HUNDREDS of workers made redundant from the Tullis Russell paper mill in Fife with just one days’ notice have won a landmark £1.5 million payout.

Union chiefs at Unite went to an employment tribunal in Dundee with a team of lawyers from Thompsons Solicitors to fight for compensation for the devastated workforce who had their lives ripped apart within 24 hours.

The tribunal judgement ruled that 374 staff made redundant in April 2015 at the Markinch plant after it went into administration were entitled to share in £1.5m compensation through the UK Administration Service, which will come out of the public purse.

Despite Tullis Russell directors being under an obligation to give employees at least 45 days’ notice as more than 100 workers were losing their jobs, they failed to do so, which meant every employee was entitled to sue the company.

The workers’ Unite convener at Tullis Russell, Paul Reilly, said: “This money definitely helps a wee bit. A lot of guys have lost a lot of money and they are entitled to some kind of recompense.

“The £1.5m goes a long way, not to make amends for it, but it definitely helps a year on.

“The majority of people have found new jobs. I am not saying they are as well paid or have the same terms and conditions but a lot of them have gone on to get new employment or further training through the task force which has been really good.”

He said the ruling will not put “brutal and ruthless” firms off leaving it to the last minute to tell workers their lives have been destroyed.

Reilly added: “I don’t think this will have any impact on any firms. I think our employment laws and our administration legislation allows companies to do this at a minute’s notice and I don’t think this award is going to change that because the company didn’t pick up the tab for this – it was the insolvency service through the public purse.

“Corporate laws are not strong enough in this country to stop companies who want to ultimately put their business in profit that ultimately loses hundreds of people their livelihoods. They were ripped away in a split second. If they are as brutal and ruthless as that, this won’t make any difference to them.”

Reilly said that after a year he has still not been able to find work after 11 years at Tullis Russell.

He said: “I have not been able to find work in a year because of my union background, and because I have been involved in hundreds of protective awards through tribunal. This has made a lot of companies very shy of taking me on.”
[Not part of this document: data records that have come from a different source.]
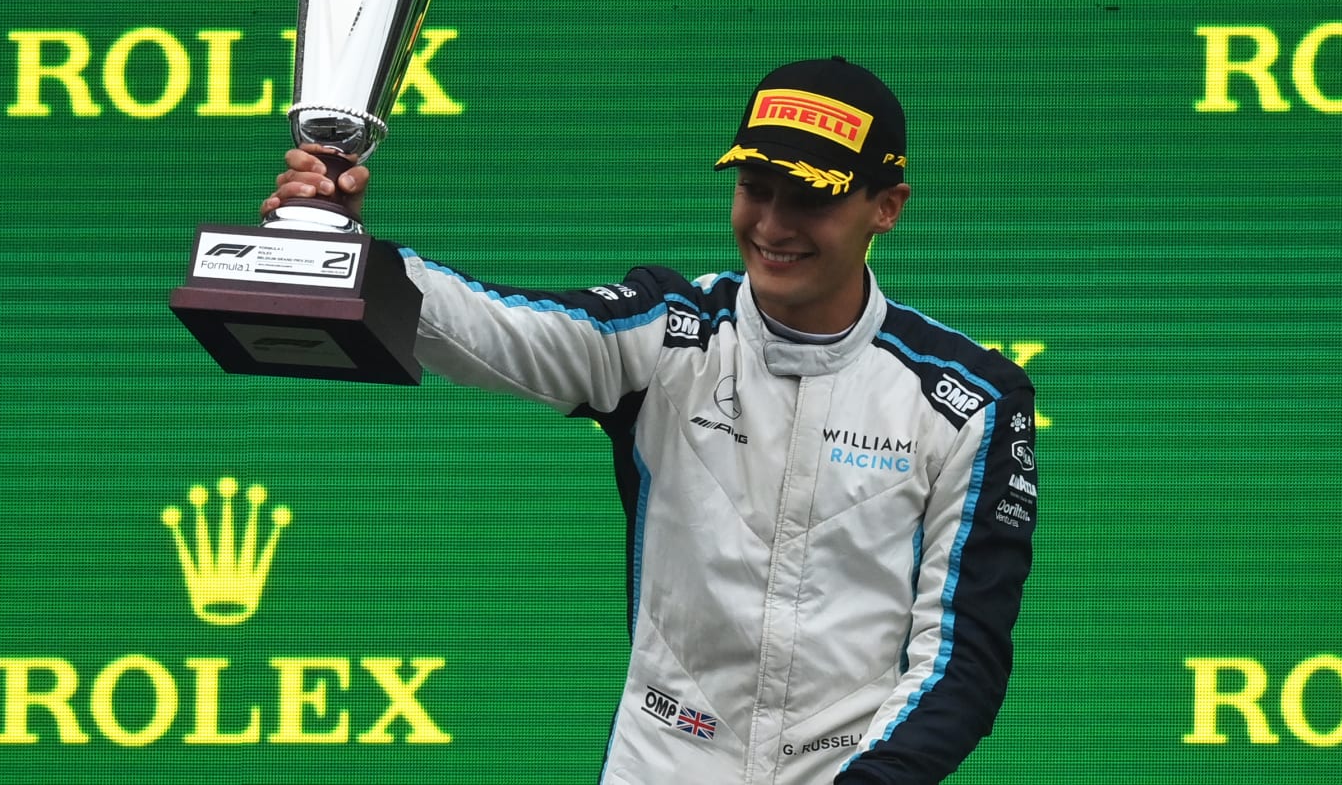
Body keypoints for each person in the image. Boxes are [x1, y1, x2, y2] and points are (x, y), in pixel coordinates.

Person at [262, 56, 1038, 785]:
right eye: (755, 187)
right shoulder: (668, 333)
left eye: (810, 195)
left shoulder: (969, 397)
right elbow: (493, 326)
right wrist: (348, 254)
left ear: (887, 207)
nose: (771, 223)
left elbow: (958, 657)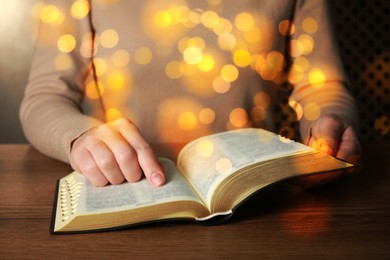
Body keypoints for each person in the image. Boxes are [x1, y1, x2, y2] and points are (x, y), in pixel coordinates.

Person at [20, 0, 361, 188]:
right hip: (127, 192)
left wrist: (331, 123)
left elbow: (322, 86)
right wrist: (81, 137)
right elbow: (45, 97)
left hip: (255, 196)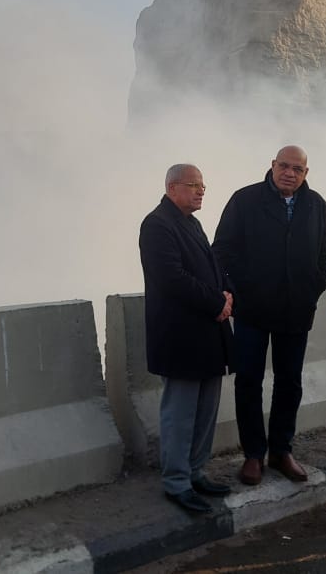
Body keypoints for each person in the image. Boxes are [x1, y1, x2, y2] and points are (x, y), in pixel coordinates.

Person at [213, 145, 326, 486]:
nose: (289, 173)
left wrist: (311, 290)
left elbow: (323, 254)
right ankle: (253, 453)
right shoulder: (245, 199)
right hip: (252, 309)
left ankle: (281, 450)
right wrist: (238, 291)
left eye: (297, 169)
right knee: (249, 381)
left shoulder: (316, 204)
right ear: (273, 165)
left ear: (306, 173)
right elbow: (221, 251)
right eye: (284, 166)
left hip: (296, 310)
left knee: (289, 382)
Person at [139, 164, 236, 514]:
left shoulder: (191, 222)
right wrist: (216, 303)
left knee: (206, 411)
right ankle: (177, 482)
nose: (200, 191)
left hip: (208, 332)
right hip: (180, 334)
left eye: (203, 186)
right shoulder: (157, 224)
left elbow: (212, 267)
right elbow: (171, 278)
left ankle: (196, 472)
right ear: (171, 188)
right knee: (180, 413)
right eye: (193, 185)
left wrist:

Thompsons won a similar case when they took Sports Direct Tycoon Mike Ashley to a tribunal after he dumped 50 Ayrshire workers last year with 15 minutes’ notice.

David Martyn, senior employment lawyer at Thompsons, said: “This award of compensation will be paid by the UK administration service.

“That means that the taxpayer has picked up the tab because company directors have played fast and loose with the rules.

“This has to stop and I believe we need to see more criminal prosecutions of companies that behave this way. This happened with the recent case of Mike Ashley’s USC firm in relation to the way they behaved towards workers in Ayrshire.

“But we also need the Scottish Government to look at introducing a system of compulsory insurance for employers.

“This would ensure that employees receive their full dues when a company goes bust and would avoid the need to take legal action.”

He said the former workers and the union were “absolutely delighted” at the payout but it won’t give them their jobs back or inject new life into their small community.

“It is a small victory in the grand scheme of things because these people have still lost their jobs but it gives them something at a tough time.

“The money will be split between them, not necessarily evenly because it will depend on what their wages were.

“My colleagues have spoken to the workers and they are delighted.

The trade union that has been dealing with this are also absolutely delighted.”